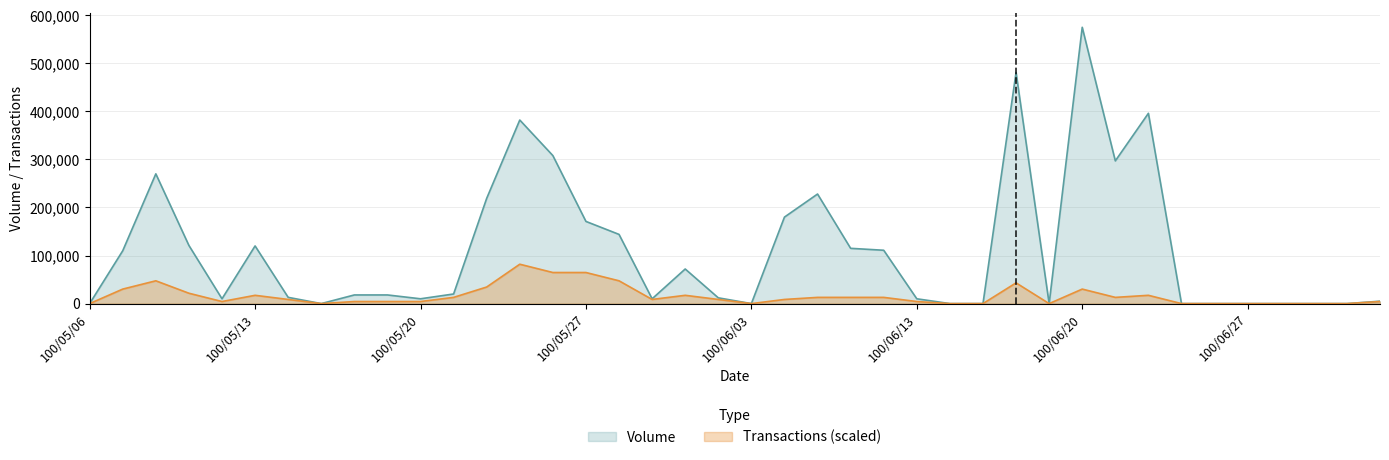

List the series in order of their peak value, lowest first.

Transactions (scaled), Volume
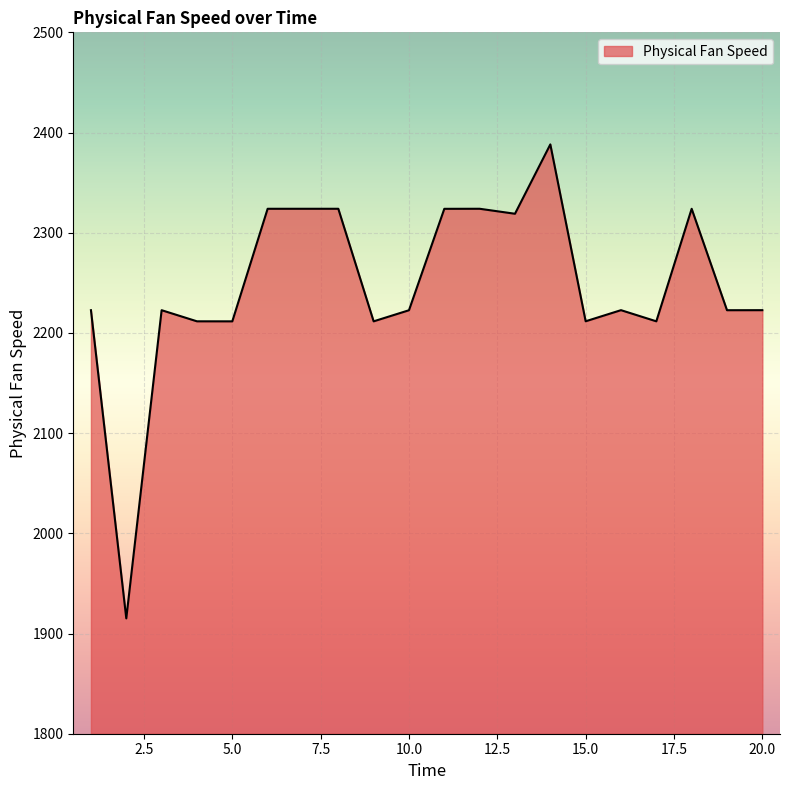

What is the maximum value shown in the chart?

2388.2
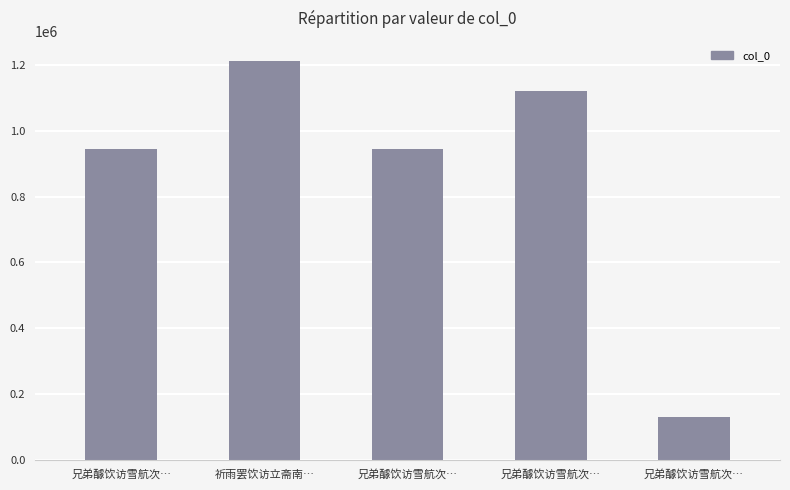

True or false: the data shows 130613 at 兄弟醵饮访雪航次….

True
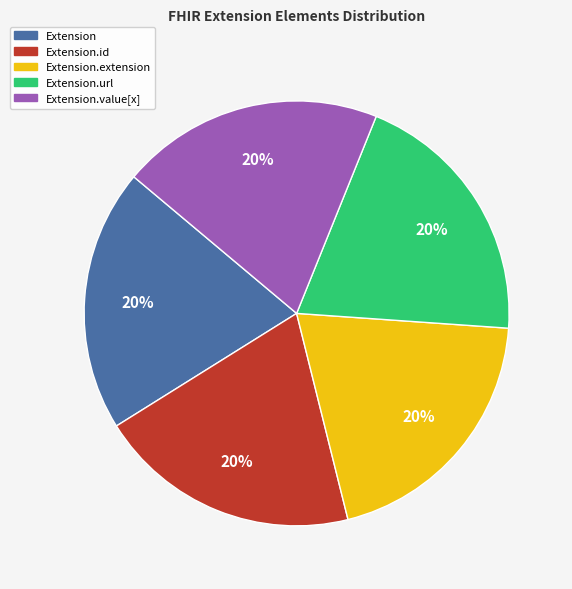

Does any single category account for the majority?

No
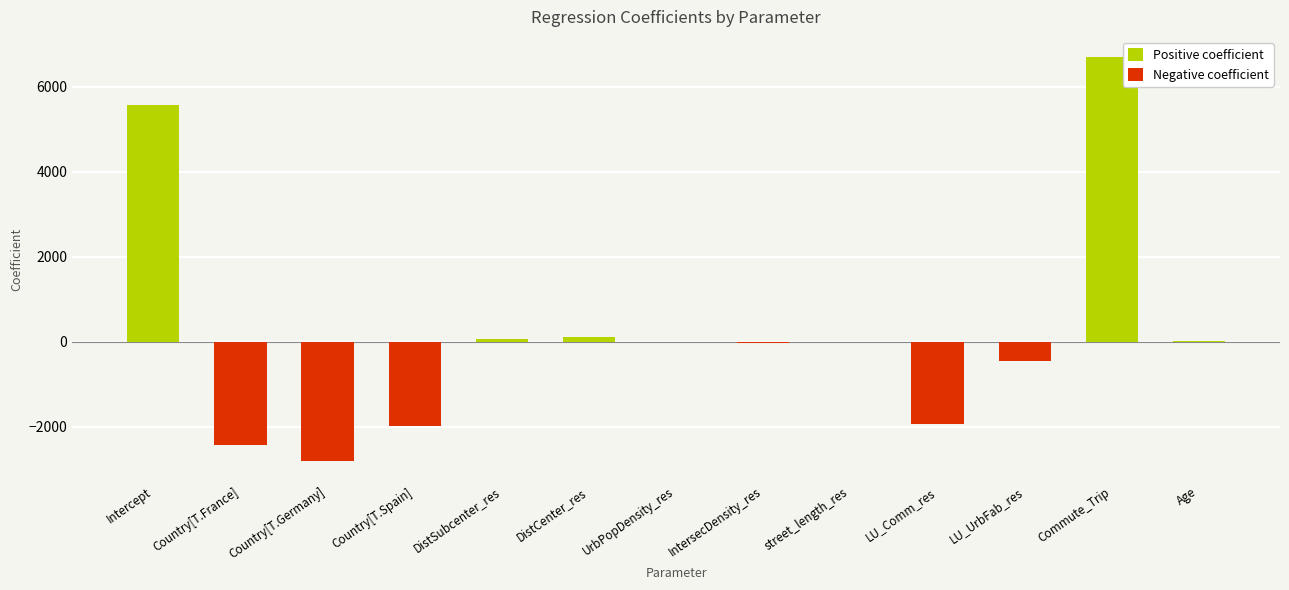

What is the minimum value shown in the chart?

-2797.2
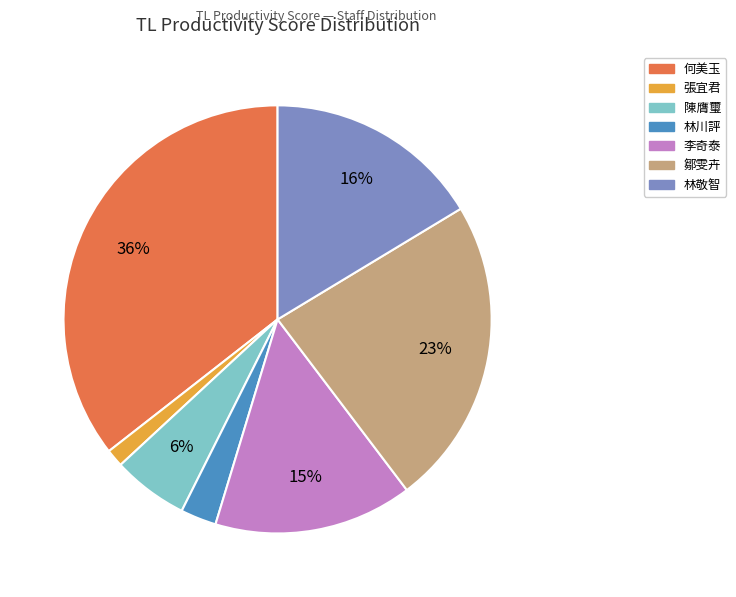

How many segments does this pie chart have?

7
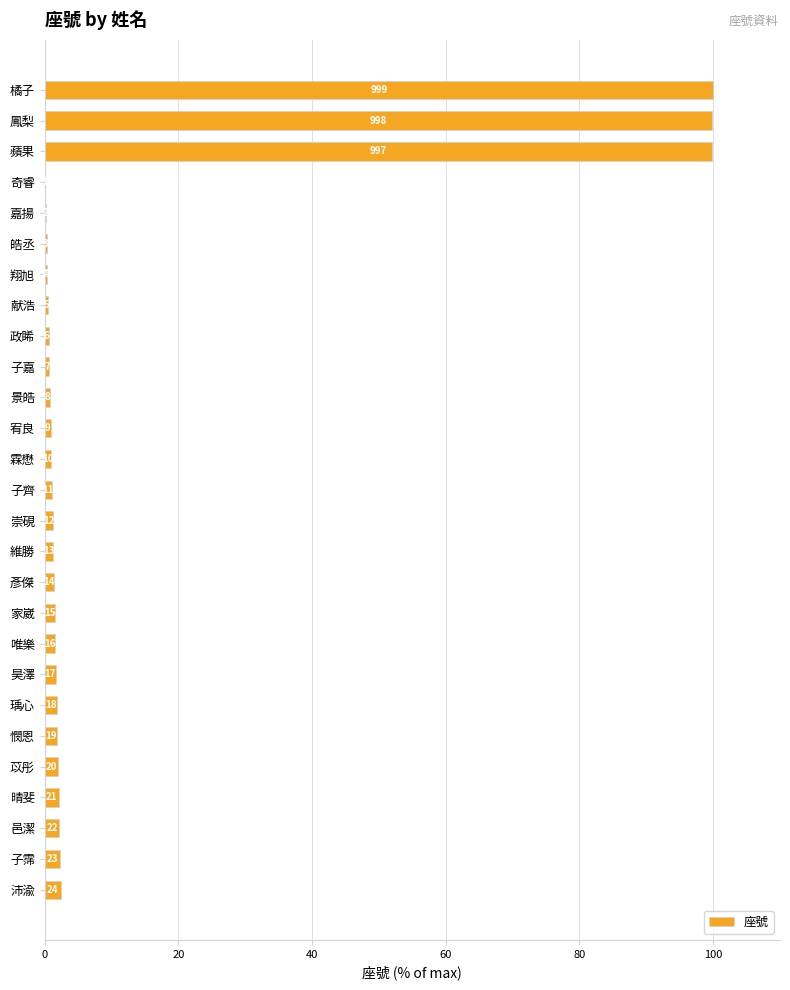

What is the difference between the maximum and minimum values?

99.9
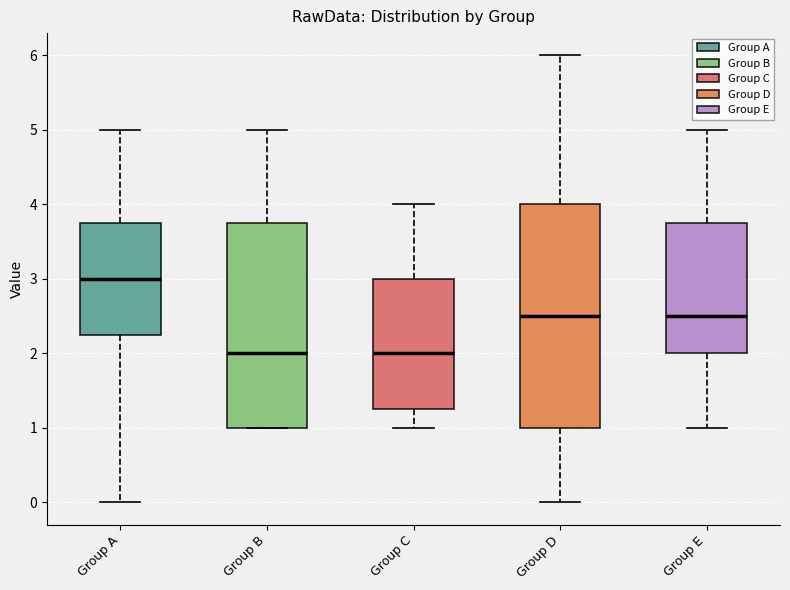

Reading left to right, read every box against the y-axis: the position of its median line, the range the box covers, and the ends of its whiskers. The values are not printed on the chart, so give them approximately, as read against the axis.

Group A: median 3.0, box 2.3 to 3.8, whiskers 0.0 to 5.0
Group B: median 2.0, box 1.0 to 3.8, whiskers 1.0 to 5.0
Group C: median 2.0, box 1.3 to 3.0, whiskers 1.0 to 4.0
Group D: median 2.5, box 1.0 to 4.0, whiskers 0.0 to 6.0
Group E: median 2.5, box 2.0 to 3.8, whiskers 1.0 to 5.0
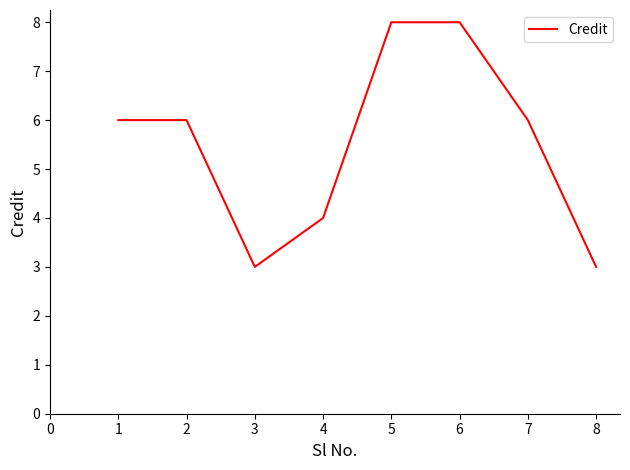

Count the number of categories in the chart.

8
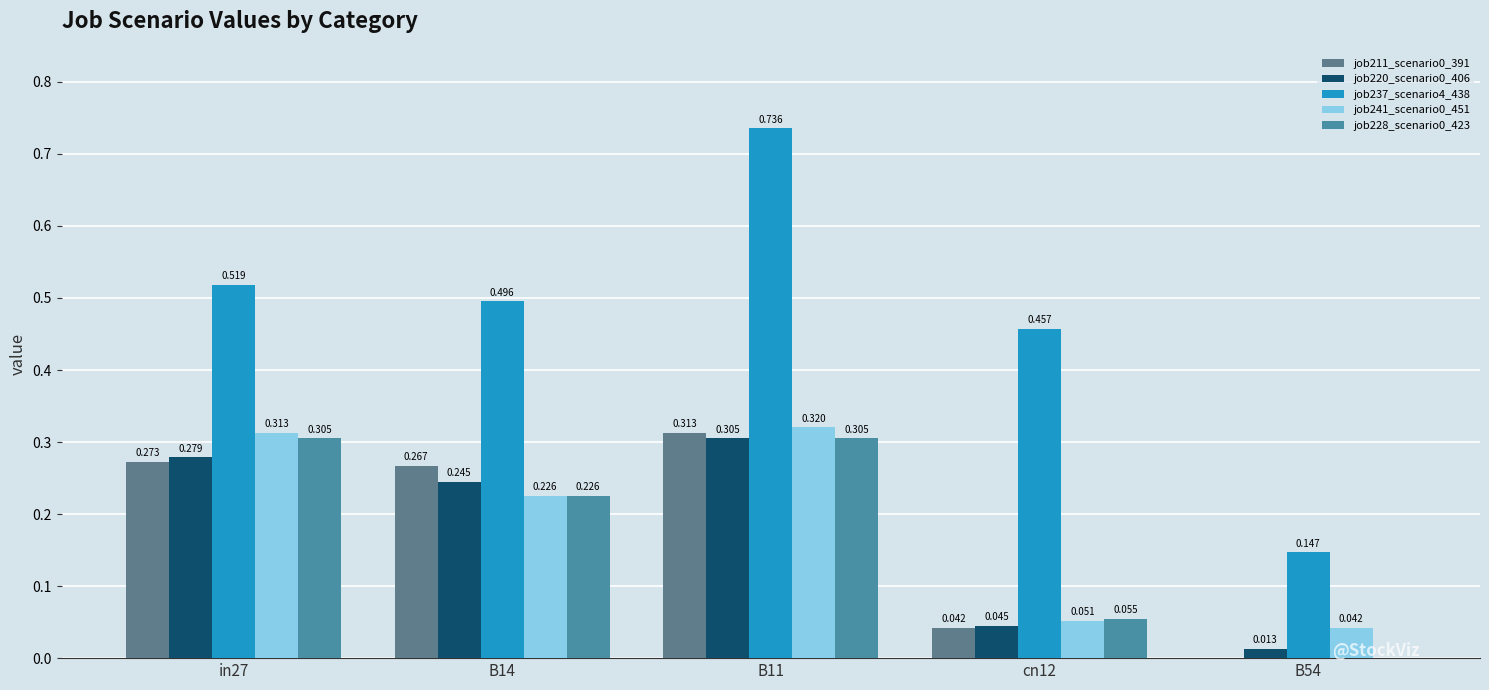

How many values in the job228_scenario0_423 series exceed 0?

4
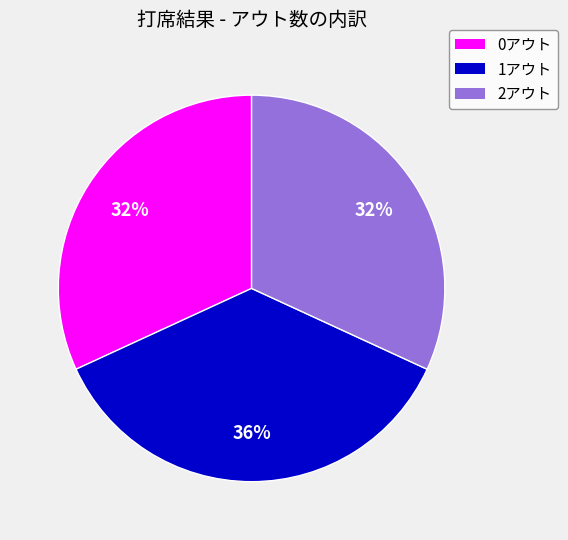

To the nearest percent, what portion does 0アウト represent?

32%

+-------+

- Exercise brief -
Copy out the listing above word for word, with the pictures left out.

- Reply to the exercise -
List the series in order of their peak value, lowest first.

Transactions (scaled), Volume

What is the maximum value shown in the chart?

2388.2

True or false: the data shows 130613 at 兄弟醵饮访雪航次….

True

Does any single category account for the majority?

No

What is the minimum value shown in the chart?

-2797.2

How many segments does this pie chart have?

7

What is the difference between the maximum and minimum values?

99.9

Reading left to right, read every box against the y-axis: the position of its median line, the range the box covers, and the ends of its whiskers. The values are not printed on the chart, so give them approximately, as read against the axis.

Group A: median 3.0, box 2.3 to 3.8, whiskers 0.0 to 5.0
Group B: median 2.0, box 1.0 to 3.8, whiskers 1.0 to 5.0
Group C: median 2.0, box 1.3 to 3.0, whiskers 1.0 to 4.0
Group D: median 2.5, box 1.0 to 4.0, whiskers 0.0 to 6.0
Group E: median 2.5, box 2.0 to 3.8, whiskers 1.0 to 5.0

Count the number of categories in the chart.

8

How many values in the job228_scenario0_423 series exceed 0?

4

To the nearest percent, what portion does 0アウト represent?

32%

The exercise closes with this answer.